La Cour européenne des droits de l’homme (CEDH) a sévèrement condamné, mardi 13 avril, la Turquie pour la détention du journaliste et écrivain turc Ahmet Altan, poursuivi pour son implication présumée dans le putsch manqué du 15 juillet 2016.
« Rien ne démontre que les actions du requérant se soient inscrites dans un plan destiné à renverser le gouvernement » turc, soulignent les magistrats européens, qui siègent à Strasbourg. Ceux-ci constatent la violation des dispositions de la Convention européenne des droits de l’homme sur la liberté d’expression, le « droit à la liberté et à la sûreté » et le « droit de faire statuer à bref délai par un tribunal sur la légalité de la détention ». L’arrêt condamne notamment la Turquie à payer un dédommagement de 16 000 euros au célèbre journaliste et écrivain.
Dans un arrêt distinct, la CEDH a également condamné Ankara pour la détention de Murat Aksoy, un journaliste d’opposition placé en détention quelques semaines après la tentative de putsch. « Il n’y avait pas de raisons plausibles de soupçonner M. Aksoy d’avoir commis une infraction pénale », estime la CEDH.
« Messages subliminaux » et « accusations grotesques »

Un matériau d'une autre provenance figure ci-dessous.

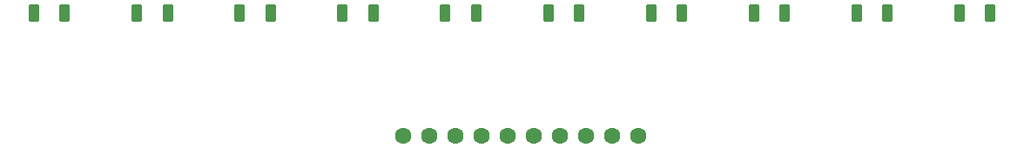
<source format=gts>
G04*
G04 #@! TF.GenerationSoftware,Altium Limited,Altium Designer,22.6.1 (34)*
G04*
G04 Layer_Color=16711833*
%FSTAX43Y43*%
%MOMM*%
G71*
G04*
G04 #@! TF.SameCoordinates,8B89C629-5D68-4BDA-90FB-FB159E748453*
G04*
G04*
G04 #@! TF.FilePolarity,Negative*
G04*
G01*
G75*
G04:AMPARAMS|DCode=11|XSize=1.7mm|YSize=1.1mm|CornerRadius=0.175mm|HoleSize=0mm|Usage=FLASHONLY|Rotation=90.000|XOffset=0mm|YOffset=0mm|HoleType=Round|Shape=RoundedRectangle|*
%AMROUNDEDRECTD11*
21,1,1.700,0.750,0,0,90.0*
21,1,1.350,1.100,0,0,90.0*
1,1,0.350,0.375,0.675*
1,1,0.350,0.375,-0.675*
1,1,0.350,-0.375,-0.675*
1,1,0.350,-0.375,0.675*
%
%ADD11ROUNDEDRECTD11*%
%ADD12C,1.600*%
D11*
X00345Y0039D02*
D03*
X00375D02*
D03*
X01145D02*
D03*
X01175D02*
D03*
X01245D02*
D03*
X01275D02*
D03*
X00445D02*
D03*
X00475D02*
D03*
X00545D02*
D03*
X00575D02*
D03*
X00645D02*
D03*
X00675D02*
D03*
X00745D02*
D03*
X00775D02*
D03*
X00845D02*
D03*
X00875D02*
D03*
X00945D02*
D03*
X00975D02*
D03*
X01045D02*
D03*
X01075D02*
D03*
D12*
X007037Y0027D02*
D03*
X007291D02*
D03*
X007545D02*
D03*
X007799D02*
D03*
X008053D02*
D03*
X008307D02*
D03*
X008561D02*
D03*
X008815D02*
D03*
X009323D02*
D03*
X009069D02*
D03*
M02*

</source>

Arrêté une première fois en septembre 2016, M. Altan, 71 ans, avait été condamné à la prison à perpétuité en février 2018 pour « tentative de renversement de l’ordre constitutionnel », jugement annulé par la Cour de cassation, rappelle la CEDH.
Rejugé, il avait été condamné en novembre 2019 à dix ans et demi de prison pour « complicité avec un groupe terroriste », la justice turque lui reprochant d’être en lien avec le mouvement du prédicateur islamique Fethullah Gülen, qu’Ankara accuse d’avoir ourdi la tentative de coup d’Etat de juillet 2016.

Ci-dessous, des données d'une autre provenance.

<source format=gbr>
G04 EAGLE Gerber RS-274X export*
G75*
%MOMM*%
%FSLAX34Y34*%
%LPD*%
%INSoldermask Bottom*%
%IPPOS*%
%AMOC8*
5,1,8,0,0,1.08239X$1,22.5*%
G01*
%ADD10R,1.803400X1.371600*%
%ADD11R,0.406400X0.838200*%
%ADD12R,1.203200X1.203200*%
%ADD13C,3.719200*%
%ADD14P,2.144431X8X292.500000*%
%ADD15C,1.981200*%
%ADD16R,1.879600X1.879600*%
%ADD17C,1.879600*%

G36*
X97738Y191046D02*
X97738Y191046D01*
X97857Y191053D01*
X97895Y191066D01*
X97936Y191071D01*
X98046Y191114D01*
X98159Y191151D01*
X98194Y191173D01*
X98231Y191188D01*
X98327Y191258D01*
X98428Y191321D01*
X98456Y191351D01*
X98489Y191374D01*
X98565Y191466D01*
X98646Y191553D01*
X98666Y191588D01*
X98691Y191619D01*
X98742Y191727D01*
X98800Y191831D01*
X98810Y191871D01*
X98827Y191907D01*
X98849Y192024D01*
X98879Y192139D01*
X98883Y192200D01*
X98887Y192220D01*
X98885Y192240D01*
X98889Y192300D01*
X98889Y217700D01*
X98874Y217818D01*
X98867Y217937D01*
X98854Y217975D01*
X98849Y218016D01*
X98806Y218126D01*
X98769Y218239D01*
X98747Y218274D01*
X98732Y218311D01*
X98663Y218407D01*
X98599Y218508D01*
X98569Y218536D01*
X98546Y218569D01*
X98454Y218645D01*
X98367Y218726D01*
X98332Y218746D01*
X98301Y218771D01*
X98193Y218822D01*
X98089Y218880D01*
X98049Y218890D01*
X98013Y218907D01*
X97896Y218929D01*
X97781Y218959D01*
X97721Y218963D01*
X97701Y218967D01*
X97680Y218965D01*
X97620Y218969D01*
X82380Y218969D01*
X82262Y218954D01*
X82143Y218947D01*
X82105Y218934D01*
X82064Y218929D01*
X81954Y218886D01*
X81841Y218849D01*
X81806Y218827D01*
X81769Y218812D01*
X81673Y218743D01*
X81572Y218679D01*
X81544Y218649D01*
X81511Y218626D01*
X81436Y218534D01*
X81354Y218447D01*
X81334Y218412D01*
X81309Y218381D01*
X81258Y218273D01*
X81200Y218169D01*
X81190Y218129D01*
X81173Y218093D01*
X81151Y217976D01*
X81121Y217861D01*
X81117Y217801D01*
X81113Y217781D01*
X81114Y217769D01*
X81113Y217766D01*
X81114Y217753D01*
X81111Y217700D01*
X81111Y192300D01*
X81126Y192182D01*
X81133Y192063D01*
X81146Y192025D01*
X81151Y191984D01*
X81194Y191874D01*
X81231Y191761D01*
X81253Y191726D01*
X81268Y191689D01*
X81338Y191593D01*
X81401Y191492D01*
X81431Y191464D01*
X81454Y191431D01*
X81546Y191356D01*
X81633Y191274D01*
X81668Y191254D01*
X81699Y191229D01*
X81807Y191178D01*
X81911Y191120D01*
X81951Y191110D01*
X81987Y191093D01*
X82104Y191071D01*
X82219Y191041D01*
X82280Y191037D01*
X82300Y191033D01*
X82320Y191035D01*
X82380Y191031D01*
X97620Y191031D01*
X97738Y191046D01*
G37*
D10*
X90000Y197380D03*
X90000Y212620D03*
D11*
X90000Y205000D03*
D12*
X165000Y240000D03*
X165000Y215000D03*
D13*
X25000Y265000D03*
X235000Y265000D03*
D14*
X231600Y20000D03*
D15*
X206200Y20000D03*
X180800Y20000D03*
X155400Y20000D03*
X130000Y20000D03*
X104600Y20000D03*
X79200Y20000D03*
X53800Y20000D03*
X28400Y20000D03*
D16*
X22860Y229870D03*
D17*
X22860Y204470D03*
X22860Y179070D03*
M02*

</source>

M. Altan, qui a fondé le journal d’opposition Taraf, s’est notamment fait connaître en dehors de la Turquie par le récit de sa vie en prison. Intellectuel respecté dans son pays, il a toujours nié toute implication dans la tentative de coup d’Etat, rejetant des accusations « grotesques ».
Il était notamment accusé d’avoir envoyé des « messages subliminaux » lors d’une émission retransmise en direct sur une chaîne favorable à M. Gülen à la veille du putsch manqué, un élément qui a ensuite disparu de l’acte d’accusation.